Two more days later, I received comments
please comment in English
Emmm, forget, to use English, after two days, received comments
Is it possible for expireCache to go leaking for it's never cleared?
ExpireCache is used to cache urls and expireCache maps. If you just stuff them in, you forget to clean them up, which will cause memory leaks. So I added the cleanup logic.

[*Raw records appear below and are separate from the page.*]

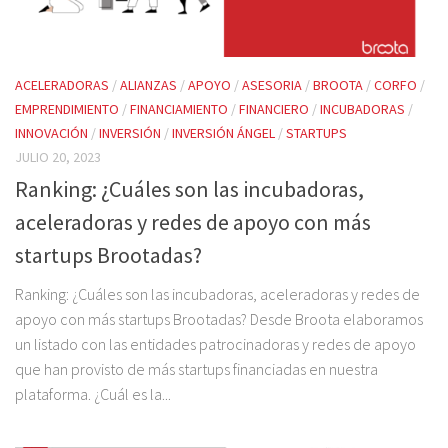
ACELERADORAS
/
ALIANZAS
/
APOYO
/
ASESORIA
/
BROOTA
/
CORFO
/
EMPRENDIMIENTO
/
FINANCIAMIENTO
/
FINANCIERO
/
INCUBADORAS
/
INNOVACIÓN
/
INVERSIÓN
/
INVERSIÓN ÁNGEL
/
STARTUPS
JULIO 20, 2023
Ranking: ¿Cuáles son las incubadoras,
aceleradoras y redes de apoyo con más
startups Brootadas?
Ranking: ¿Cuáles son las incubadoras, aceleradoras y redes de
apoyo con más startups Brootadas? Desde Broota elaboramos
un listado con las entidades patrocinadoras y redes de apoyo
que han provisto de más startups financiadas en nuestra
plataforma. ¿Cuál es la...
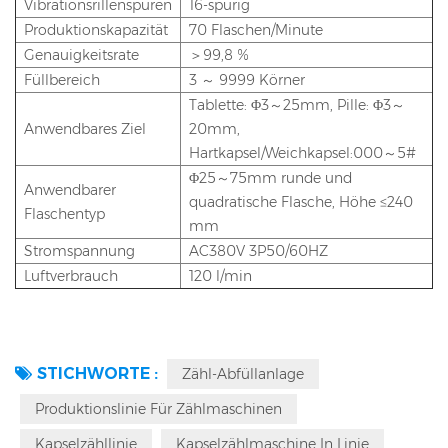
Vibrationsrillenspuren
16-spurig
Produktionskapazität
70 Flaschen/Minute
Genauigkeitsrate
＞99,8 %
Füllbereich
3 ～ 9999 Körner
Tablette: Φ3～25mm, Pille: Φ3～
Anwendbares Ziel
20mm,
Hartkapsel/Weichkapsel:000～5#
Φ25～75mm runde und
Anwendbarer
quadratische Flasche, Höhe ≤240
Flaschentyp
mm
Stromspannung
AC380V 3P50/60HZ
Luftverbrauch
120 l/min
STICHWORTE :
Zähl-Abfüllanlage
Produktionslinie Für Zählmaschinen
Kapselzähllinie
Kapselzählmaschine In Linie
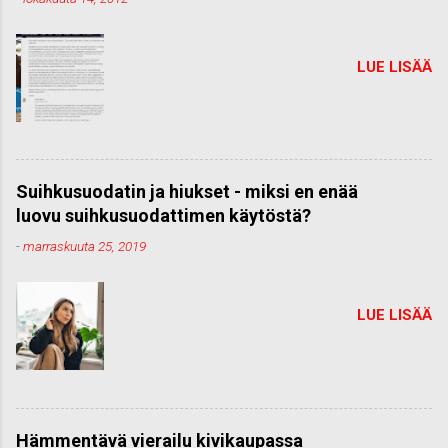
LUE LISÄÄ
Suihkusuodatin ja hiukset - miksi en enää
luovu suihkusuodattimen käytöstä?
-
marraskuuta 25, 2019
LUE LISÄÄ
Hämmentävä vierailu kivikaupassa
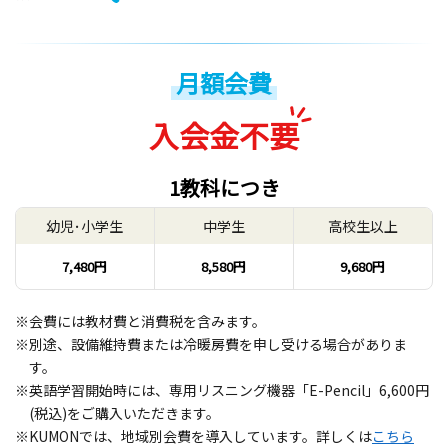
月額会費
入会金不要
1教科につき
幼児･小学生
中学生
高校生以上
7,480円
8,580円
9,680円
※会費には教材費と消費税を含みます。
※別途、設備維持費または冷暖房費を申し受ける場合がありま
す。
※英語学習開始時には、専用リスニング機器「E-Pencil」6,600円
(税込)をご購入いただきます。
※KUMONでは、地域別会費を導入しています。詳しくは
こちら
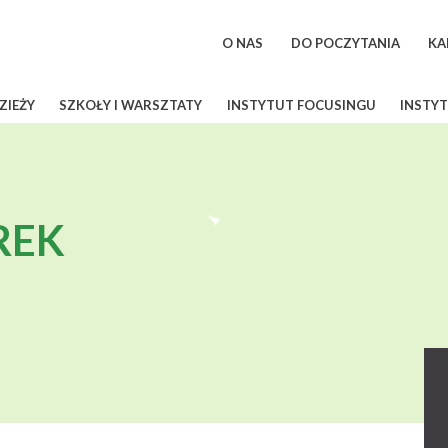
O NAS
DO POCZYTANIA
KA
ZIEŻY
SZKOŁY I WARSZTATY
INSTYTUT FOCUSINGU
INSTYT
REK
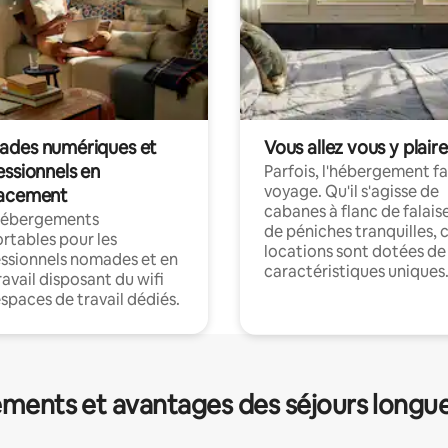
des numériques et
Vous allez vous y plaire
essionnels en
Parfois, l'hébergement fai
voyage. Qu'il s'agisse de
acement
cabanes à flanc de falais
hébergements
de péniches tranquilles, 
rtables pour les
locations sont dotées de
ssionnels nomades et en
caractéristiques uniques
ravail disposant du wifi
espaces de travail dédiés.
ments et avantages des séjours longu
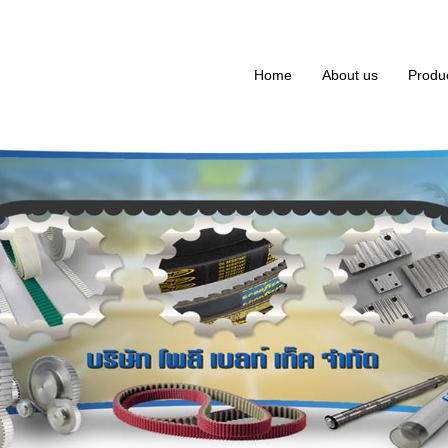
Home
About us
Produ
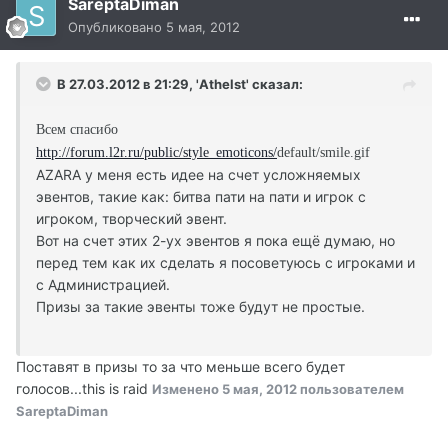
SareptaDiman
Опубликовано
5 мая, 2012
В 27.03.2012 в 21:29, 'Athelst' сказал:
Всем спасибо
http://forum.l2r.ru/public/style_emoticons/
default/smile.gif
AZARA у меня есть идее на счет усложняемых
эвентов, такие как: битва пати на пати и игрок с
игроком, творческий эвент.
Вот на счет этих 2-ух эвентов я пока ещё думаю, но
перед тем как их сделать я посоветуюсь с игроками и
с Администрацией.
Призы за такие эвенты тоже будут не простые.
Поставят в призы то за что меньше всего будет
голосов...this is raid
Изменено
5 мая, 2012
пользователем
SareptaDiman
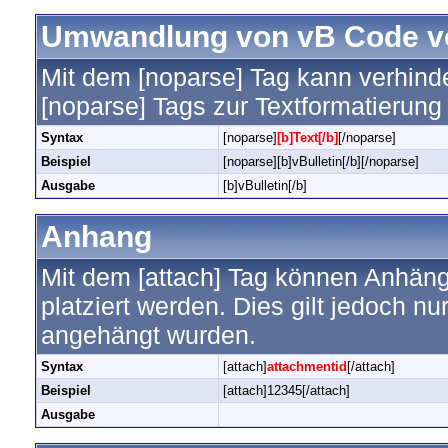
Umwandlung von vB Code v
Mit dem [noparse] Tag kann verhind
[noparse] Tags zur Textformatierun
Syntax
[noparse]
[b]Text[/b]
[/noparse]
Beispiel
[noparse][b]vBulletin[/b][/noparse]
Ausgabe
[b]vBulletin[/b]
Anhang
Mit dem [attach] Tag können Anhänge
platziert werden. Dies gilt jedoch nu
angehängt wurden.
Syntax
[attach]
attachmentid
[/attach]
Beispiel
[attach]12345[/attach]
Ausgabe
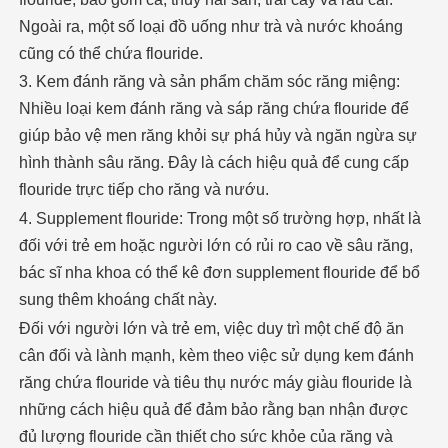
Ngoài ra, một số loại đồ uống như trà và nước khoáng
cũng có thể chứa flouride.
3. Kem đánh răng và sản phẩm chăm sóc răng miệng:
Nhiều loại kem đánh răng và sáp răng chứa flouride để
giúp bảo vệ men răng khỏi sự phá hủy và ngăn ngừa sự
hình thành sâu răng. Đây là cách hiệu quả để cung cấp
flouride trực tiếp cho răng và nướu.
4. Supplement flouride: Trong một số trường hợp, nhất là
đối với trẻ em hoặc người lớn có rủi ro cao về sâu răng,
bác sĩ nha khoa có thể kê đơn supplement flouride để bổ
sung thêm khoáng chất này.
Đối với người lớn và trẻ em, việc duy trì một chế độ ăn
cân đối và lành mạnh, kèm theo việc sử dụng kem đánh
răng chứa flouride và tiêu thụ nước máy giàu flouride là
những cách hiệu quả để đảm bảo rằng bạn nhận được
đủ lượng flouride cần thiết cho sức khỏe của răng và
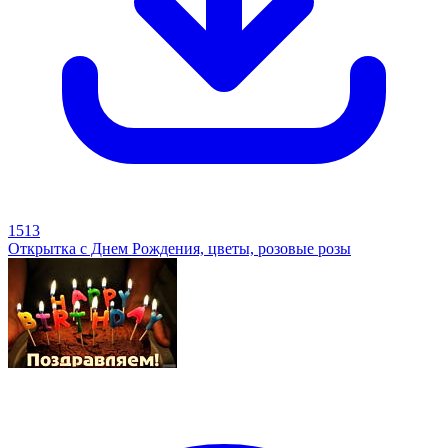
1513
Открытка с Днем Рождения, цветы, розовые розы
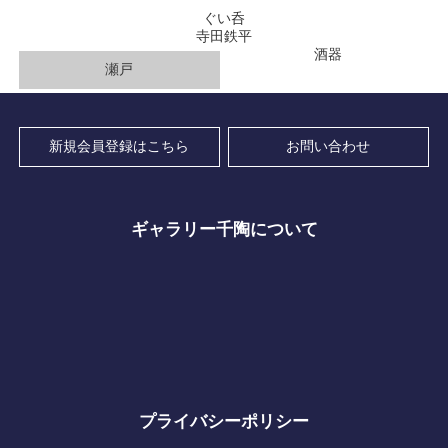
ぐい呑
寺田鉄平
酒器
瀬戸
新規会員登録はこちら
お問い合わせ
ギャラリー千陶について
プライバシーポリシー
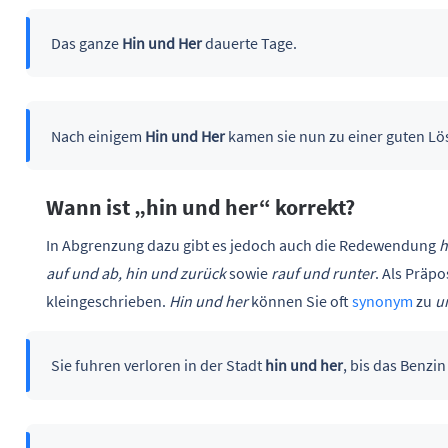
Das ganze
Hin und Her
dauerte Tage.
Nach einigem
Hin und Her
kamen sie nun zu einer guten Lö
Wann ist „hin und her“ korrekt?
In Abgrenzung dazu gibt es jedoch auch die Redewendung
h
auf und ab, hin und zurück
sowie
rauf und runter
. Als Präp
kleingeschrieben.
Hin und her
können Sie oft
synonym
zu
u
Sie fuhren verloren in der Stadt
hin und her
, bis das Benzin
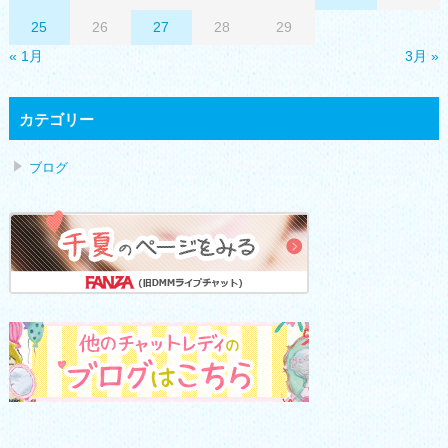
25
26
27
28
29
« 1月
3月 »
カテゴリー
ブログ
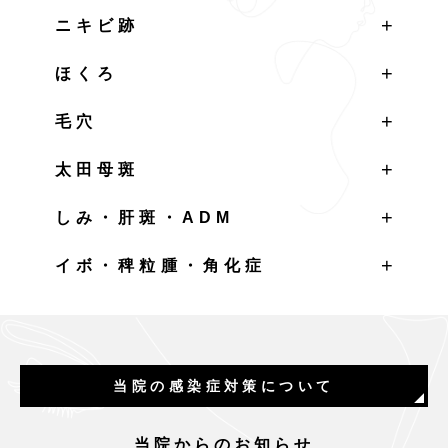
ニキビ跡
ほくろ
毛穴
太田母斑
しみ・肝斑・ADM
イボ・稗粒腫・角化症
当院の感染症対策について
当院からのお知らせ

There was an episode. Between 21 and 22 o ‘clock that day, I fixed the memory leak bug and wrote a unit test. The test method was the same as before, telling the main thread to loop. As soon as the local test was ok, it was submitted to Github, and the github compilation failed. I didn’t think much of it, because dubbo is a big project and often fails compilations.
Miraculously, I went back that night and dreamed that the unit test I had written might have missed a break, so when I ran the test, it didn’t jump out in time, so the local build succeeded, and the Github build failed (timed out).
The next day, the morning came to see, really missing a break!!
Another 2 days later, I received comments
Also, I don't see where expireCache is used inside doNotify.
Emm, looking at this, I feel like they didn’t understand the code, so I replied
expireCache mark which service may be down and call doNotity to fetch latest data from redis
Finally after a few days the PR was merged.
four
Here are a few things I learned from this:
- Writing articles has many benefits
- Contribute code to the community in English, cover unit tests, and be thoughtful
- The subconscious is really powerful
Attached is the link of this PR:
https://github.com/apache/dubbo/pull/7929
Search attention wechat public number “bug catching master”, back-end technology sharing, architecture design, performance optimization, source code reading, problem solving, practice.